Ottesen Marianne
Gynaekologisk-obstetrisk Afdeling, Afsnit 537, Hvidovre Hospital, DK-2650 Hvidovre.
Ugeskr Laeger. 2009 Feb 2;171(6):404-8.
To validate the coding and local registration of vaginal prolapse surgery in 1996-1998, and reporting of such data to the Danish National Patient registry (LPR).
Comparison of different sets of data from the local data base (GS) and LPR, and retrospective study of 296 patient files.

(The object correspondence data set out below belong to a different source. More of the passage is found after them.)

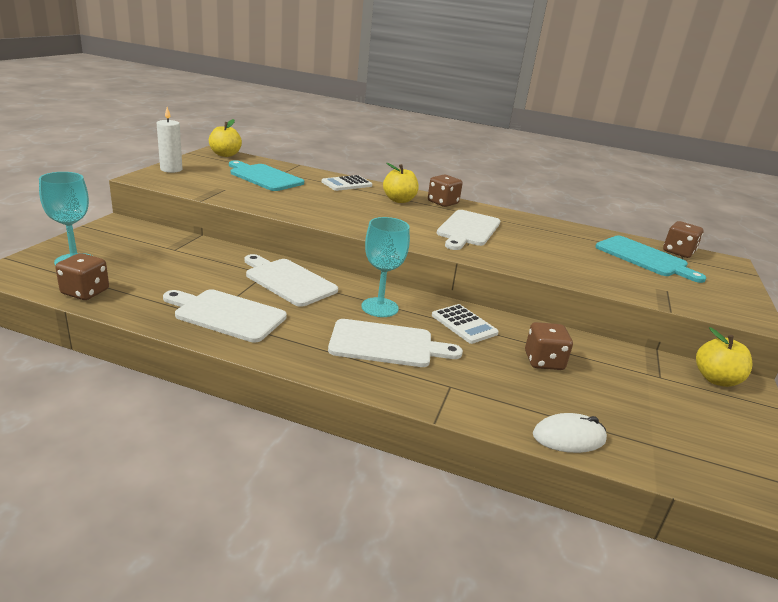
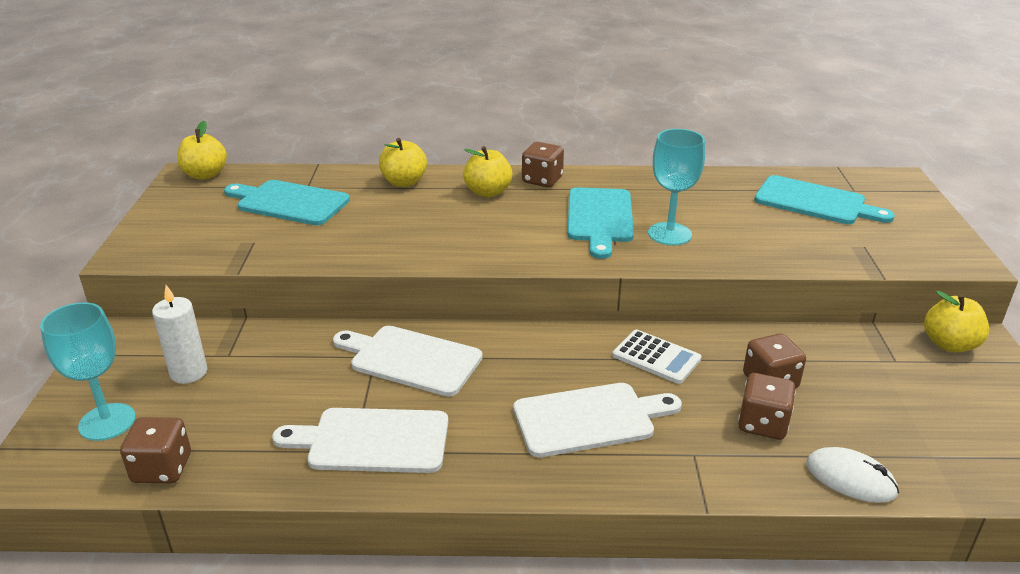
camera: 15 degrees left, 5 degrees up
white candle [157,107,182,173] -> white candle moved to [152,285,208,384]
white calculator [322,175,372,191] -> yellow apple [379,138,427,187]
turquoise goblet [361,217,410,317] -> turquoise goblet moved to [648,129,705,245]
white cutting board [437,210,500,250] -> turquoise cutting board [568,187,634,259]
white mouse [533,413,607,453] -> white mouse turned 60 degrees clockwise [806,447,899,503]
brown dice [663,221,704,258] -> brown dice moved to [738,373,796,440]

The concordance between two GS-data sets was 96.4%, and 0-100% between different LPR-data sets. The validity of reporting of data from GS to LPR was 96.2% on the level of patient ID (cpr), and 99.3% concerning length of hospital stay. If a procedure was registered as a vaginal prolapse procedure the validity of this being true was 93.6%. 18 non-prolapse procedures were registered as vaginal procedures. The registration was incomplete in 12.5% due to typing or hearing errors or missing codes. The coding was misleading in 11.8%, due to lack of consensus on coding. 86.6% of errors were passed through from the patient file to GS and LPR. Through simple guidelines misleading use of combination of codes was reduced from 7% to 0.5%.

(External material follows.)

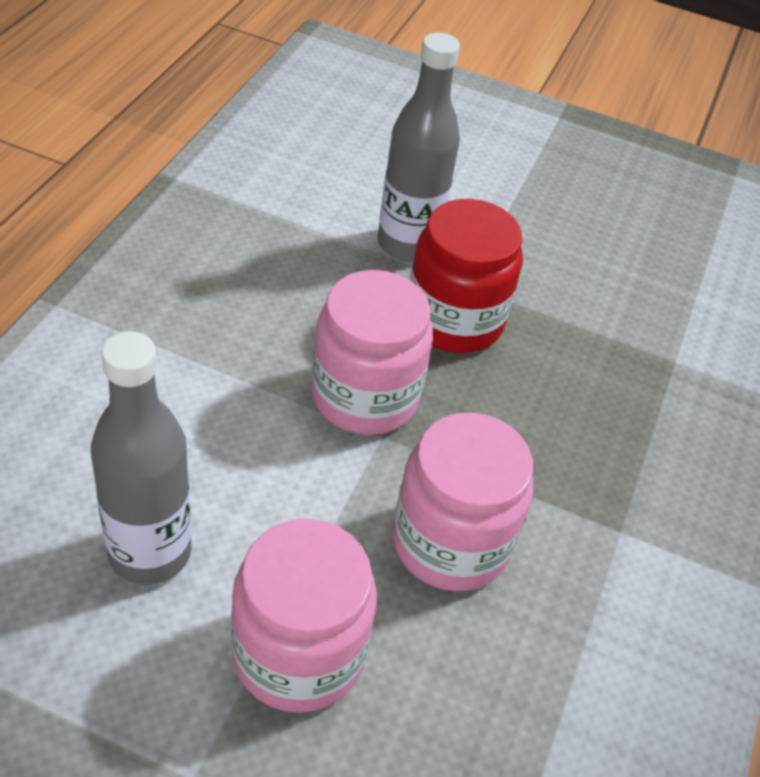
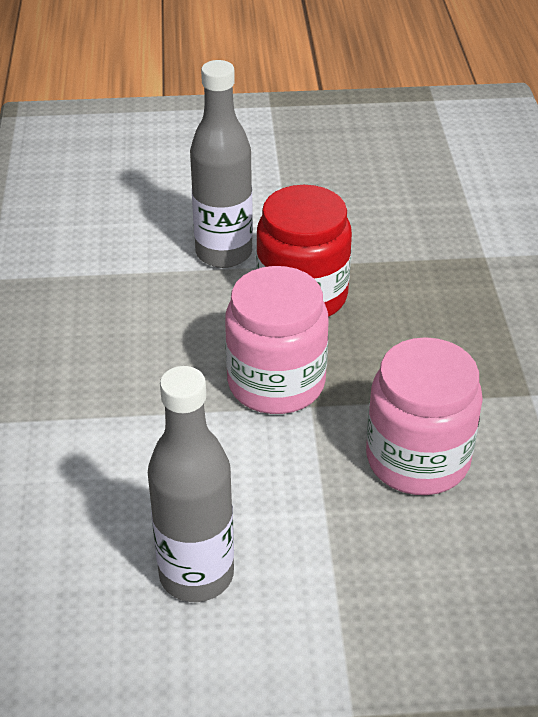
camera: 20 degrees left, 5 degrees down
pink jar [231,519,377,713] -> none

The validity of the two sets of GS data, and the reporting from GS to LPR of vaginal surgical procedures is satisfactory on the cpr-level. However, the validity of such register data is affected by the risk of errors when drawing such data, and by coding errors. The main problems are lack of consensus on which codes to use, and that codes for very different procedures are very much alike. To improve the quality and usefulness of register data in monitoring vaginal prolapse procedures consensus on coding is desirable. Different methods to increase the quality of coding are discussed.
验证1996 - 1998年阴道脱垂手术的编码及本地登记情况,并将此类数据报告给丹麦国家患者登记处(LPR)。
比较本地数据库(GS)和LPR中不同数据集,并对296份患者档案进行回顾性研究。
两个GS数据集之间的一致性为96.4%,不同LPR数据集之间的一致性为0 - 100%。从GS向LPR报告数据在患者身份证号码(cpr)层面的有效性为96.2%,在住院时长方面为99.3%。若一项手术被登记为阴道脱垂手术,其实际为该手术的有效性为93.6%。有18项非脱垂手术被登记为阴道手术。因打字或听力错误或编码缺失,登记不完整的情况占12.5%。由于编码缺乏共识,编码产生误导的情况占11.8%。86.6%的错误从患者档案传递到了GS和LPR。通过简单指南,编码组合的误导性使用从7%降至0.5%。
在cpr层面,两组GS数据以及从GS向LPR报告阴道手术程序的有效性令人满意。然而,此类登记数据的有效性受提取数据时的错误风险以及编码错误的影响。主要问题在于使用何种编码缺乏共识,以及截然不同的手术程序编码却极为相似。为提高登记数据在监测阴道脱垂手术中的质量和实用性,编码方面达成共识很有必要。讨论了提高编码质量的不同方法。